The dollar fell on Wednesday after the publication of the FOMC statement and the Fed’s economic projections, which showed a reduction in the growth outlook for 2015-2017. The lower growth forecasts signalled a slower pace of increase in the interest rates than anticipated. However, markets were somewhat disappointed that the FOMC statement did not provide a clearer timeline of when interest rates are likely to go up.
The statement said that economic growth has been expanding moderately but the Fed would like to see further improvements in the labor market and can be reasonably confident that inflation is moving back to its 2% target in the medium term before it would be appropriate to raise the target range of the federal funds.
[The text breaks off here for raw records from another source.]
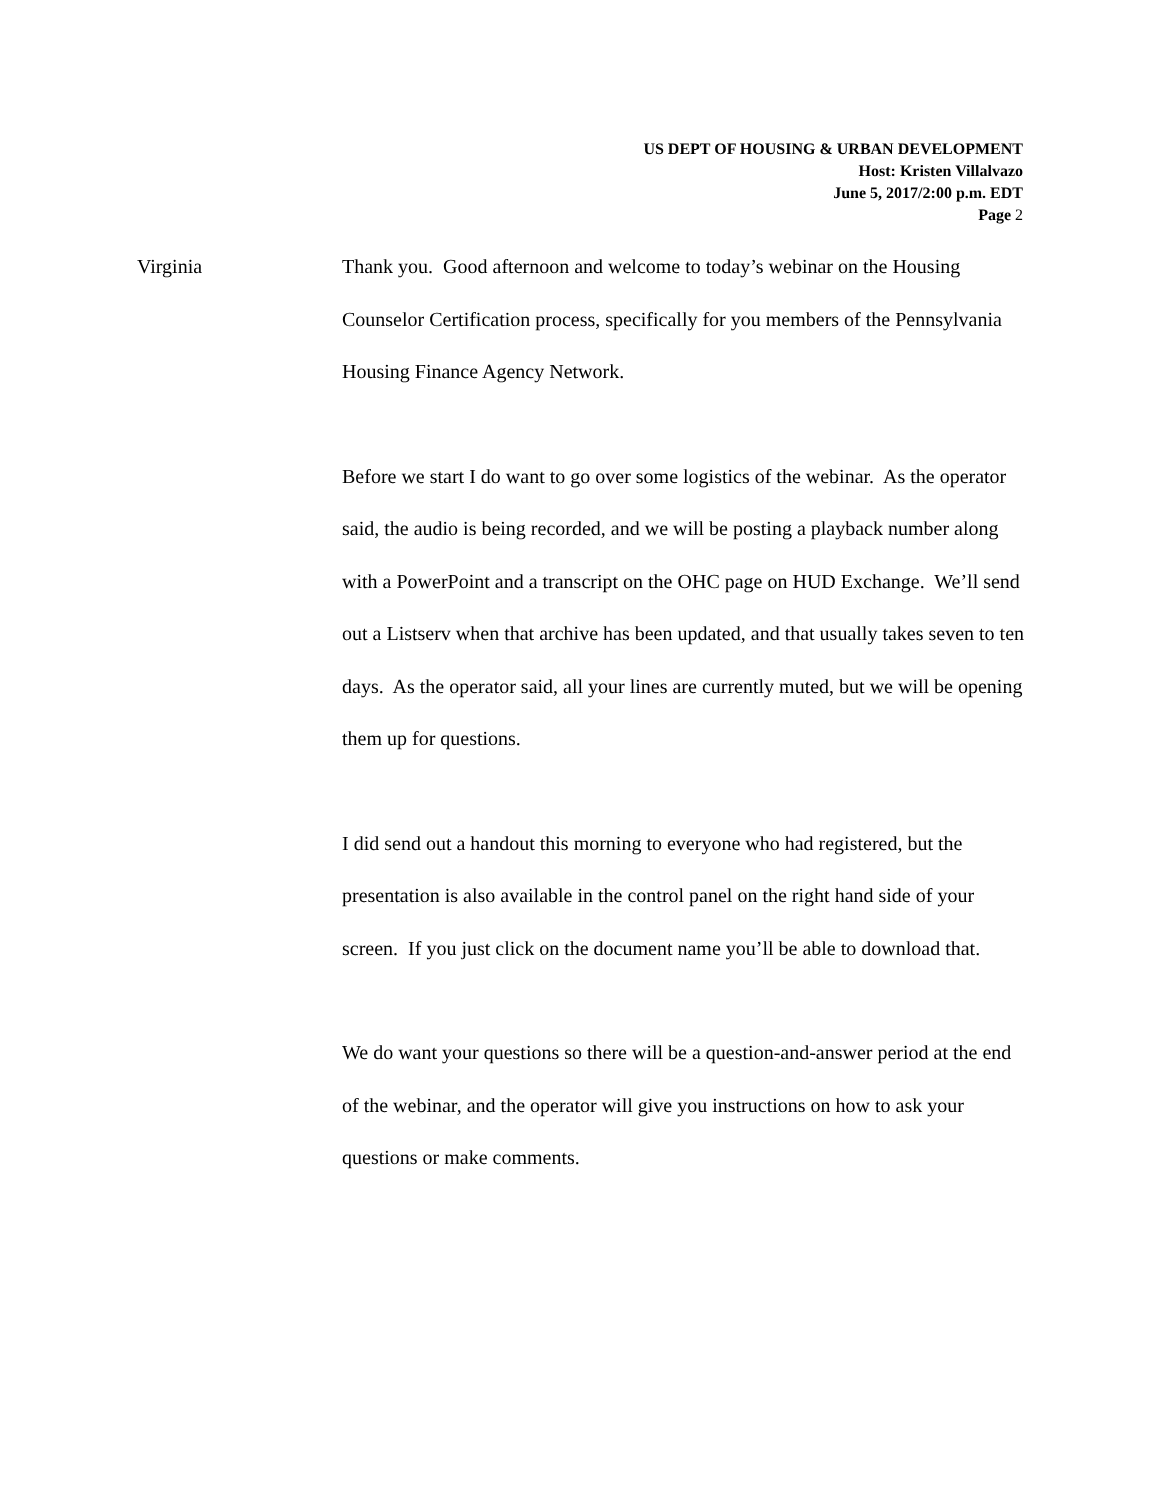US DEPT OF HOUSING & URBAN DEVELOPMENT
Host: Kristen Villalvazo
June 5, 2017/2:00 p.m. EDT
Page 2
Virginia
Thank you. Good afternoon and welcome to today’s webinar on the Housing Counselor Certification process, specifically for you members of the Pennsylvania Housing Finance Agency Network.
Before we start I do want to go over some logistics of the webinar. As the operator said, the audio is being recorded, and we will be posting a playback number along with a PowerPoint and a transcript on the OHC page on HUD Exchange. We’ll send out a Listserv when that archive has been updated, and that usually takes seven to ten days. As the operator said, all your lines are currently muted, but we will be opening them up for questions.
I did send out a handout this morning to everyone who had registered, but the presentation is also available in the control panel on the right hand side of your screen. If you just click on the document name you’ll be able to download that.
We do want your questions so there will be a question-and-answer period at the end of the webinar, and the operator will give you instructions on how to ask your questions or make comments.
Although no clues were provided as to when the Fed expects this would be achieved, the projections signalled two rate increases in 2015, with the median forecast of interest rates at the end of 2015 to be 0.625%.
The dollar was steadier in Asian trading after falling against major currencies in US session. The euro retreated from a high of 1.1374 earlier in the day to 1.1346 in late Asian session. The pound also gave up some of its gains and was trading at 1.5813. But against the yen, the dollar continued to drift lower and was down at 123.02.
One exception against the dollar weakness was the kiwi, which reversed earlier gains to head sharply lower to 0.6893. This came after first quarter GDP data showed that the New Zealand economy grew by just 0.2%, against forecast of 0.6%, raising expectations that the central bank will cut interest rates again at its July meeting.
Shares in Asia followed European shares lower on Thursday as markets remain nervous over the outcome of today’s Eurogroup meeting of Eurozone finance ministers. The Bank of Greece issued a warning to the Greek government saying that failure to reach an agreement could lead to a “painful course” of exit from both the Eurozone and the EU. There was some hope of compromise on Wednesday after Greece’s top negotiator said that Greece is willing to make concessions as long as it doesn’t include any further cuts to pensions.
Apart from the Eurogroup meeting on top of investors’ agenda, UK retail sales and US inflation figures for May will be closely watched too. Initial US weekly jobless claims and the Philadelphia Fed Manufacturing index are also published today.